**Your task**
In the oil price commentary, what price per barrel did the team predict oil would reach by the end of 2008?

EnergyInsights.net team

In early August when oil prices were $70 / bbl, we predicted to our website users that oil prices would be $125 / bbl by the end of 2008.

Oil prices today reached $92 / bbl. Oil prices have risen from $20 / bbl in 2001 to $92 / bbl today – which seems like a steep rise. But sorry, “you aint seen nothing yet” – we predict this is just the start of a massive oil price hike. Note we say hike rather than spike. We do not believe they will shoot up then come crashing back down again. We predict they will rise continuously on a see-saw upward trend. October is normally a period of low global oil demand – but when the northern hemisphere winter hits, do not be surprised to see $100 / bbl.

So why are oil prices rising? Simple – supply and demand. Demand is booming with the growth of China, India and other developing countries – each year this increased demand has been revised upwards since 2002. Meanwhile, supply has stagnated. The peak oil supply was October 2006 and we have not produced more since.

**Data extracts**

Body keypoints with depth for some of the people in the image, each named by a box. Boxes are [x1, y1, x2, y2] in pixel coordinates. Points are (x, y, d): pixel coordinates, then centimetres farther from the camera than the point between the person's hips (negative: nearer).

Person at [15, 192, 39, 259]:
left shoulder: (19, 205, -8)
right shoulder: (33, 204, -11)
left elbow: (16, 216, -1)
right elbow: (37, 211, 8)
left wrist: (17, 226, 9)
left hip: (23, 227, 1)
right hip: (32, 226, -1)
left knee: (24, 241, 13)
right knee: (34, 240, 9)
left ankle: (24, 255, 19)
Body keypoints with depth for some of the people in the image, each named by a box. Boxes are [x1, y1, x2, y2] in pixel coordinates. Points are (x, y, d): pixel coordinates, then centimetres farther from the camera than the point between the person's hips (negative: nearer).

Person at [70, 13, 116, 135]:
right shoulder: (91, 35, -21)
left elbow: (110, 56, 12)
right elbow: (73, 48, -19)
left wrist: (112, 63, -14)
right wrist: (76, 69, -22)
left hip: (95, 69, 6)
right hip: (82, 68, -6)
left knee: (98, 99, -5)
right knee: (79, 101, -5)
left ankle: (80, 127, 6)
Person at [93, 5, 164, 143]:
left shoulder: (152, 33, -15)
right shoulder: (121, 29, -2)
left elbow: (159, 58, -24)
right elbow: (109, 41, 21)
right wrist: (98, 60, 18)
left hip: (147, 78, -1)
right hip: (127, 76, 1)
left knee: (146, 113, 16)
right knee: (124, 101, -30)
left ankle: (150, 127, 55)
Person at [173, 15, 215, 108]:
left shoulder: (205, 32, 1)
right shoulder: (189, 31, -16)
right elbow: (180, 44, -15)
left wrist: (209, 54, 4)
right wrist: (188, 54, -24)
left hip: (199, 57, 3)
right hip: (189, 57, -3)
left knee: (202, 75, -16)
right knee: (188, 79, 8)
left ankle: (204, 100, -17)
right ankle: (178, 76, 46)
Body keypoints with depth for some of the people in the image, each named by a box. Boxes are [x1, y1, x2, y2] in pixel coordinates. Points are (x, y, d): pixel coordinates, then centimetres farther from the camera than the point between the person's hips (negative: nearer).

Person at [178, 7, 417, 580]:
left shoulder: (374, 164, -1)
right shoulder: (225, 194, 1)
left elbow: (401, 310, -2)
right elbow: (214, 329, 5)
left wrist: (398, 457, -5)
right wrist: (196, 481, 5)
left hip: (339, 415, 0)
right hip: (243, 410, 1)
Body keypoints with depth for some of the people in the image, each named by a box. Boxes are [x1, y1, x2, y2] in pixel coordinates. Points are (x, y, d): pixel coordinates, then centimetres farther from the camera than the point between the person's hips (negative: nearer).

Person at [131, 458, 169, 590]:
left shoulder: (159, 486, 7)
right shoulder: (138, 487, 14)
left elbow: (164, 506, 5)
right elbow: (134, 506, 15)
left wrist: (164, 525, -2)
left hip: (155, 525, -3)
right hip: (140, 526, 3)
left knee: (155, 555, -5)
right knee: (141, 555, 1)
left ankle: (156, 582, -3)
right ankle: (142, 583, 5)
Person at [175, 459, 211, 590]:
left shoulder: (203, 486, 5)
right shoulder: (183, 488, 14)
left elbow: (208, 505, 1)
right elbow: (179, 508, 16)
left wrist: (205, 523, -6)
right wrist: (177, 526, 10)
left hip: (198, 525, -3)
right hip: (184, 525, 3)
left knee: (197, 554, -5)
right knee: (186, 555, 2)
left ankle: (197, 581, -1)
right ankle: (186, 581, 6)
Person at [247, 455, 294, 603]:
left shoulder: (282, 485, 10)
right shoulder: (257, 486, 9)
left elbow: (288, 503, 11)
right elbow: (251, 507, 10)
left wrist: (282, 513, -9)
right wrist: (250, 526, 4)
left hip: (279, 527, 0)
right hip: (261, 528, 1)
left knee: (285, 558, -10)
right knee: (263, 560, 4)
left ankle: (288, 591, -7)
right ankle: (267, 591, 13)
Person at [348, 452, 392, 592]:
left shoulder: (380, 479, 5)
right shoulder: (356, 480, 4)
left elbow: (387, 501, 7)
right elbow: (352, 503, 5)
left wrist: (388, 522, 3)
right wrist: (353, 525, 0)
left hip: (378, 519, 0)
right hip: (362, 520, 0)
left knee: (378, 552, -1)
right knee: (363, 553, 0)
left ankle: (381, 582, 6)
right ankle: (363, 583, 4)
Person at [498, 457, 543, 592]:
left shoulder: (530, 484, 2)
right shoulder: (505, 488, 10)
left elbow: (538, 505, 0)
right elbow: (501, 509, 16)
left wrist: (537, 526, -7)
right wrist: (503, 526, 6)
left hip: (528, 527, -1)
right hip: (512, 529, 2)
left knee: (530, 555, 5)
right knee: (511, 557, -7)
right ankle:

**Task solution**
$125 / bbl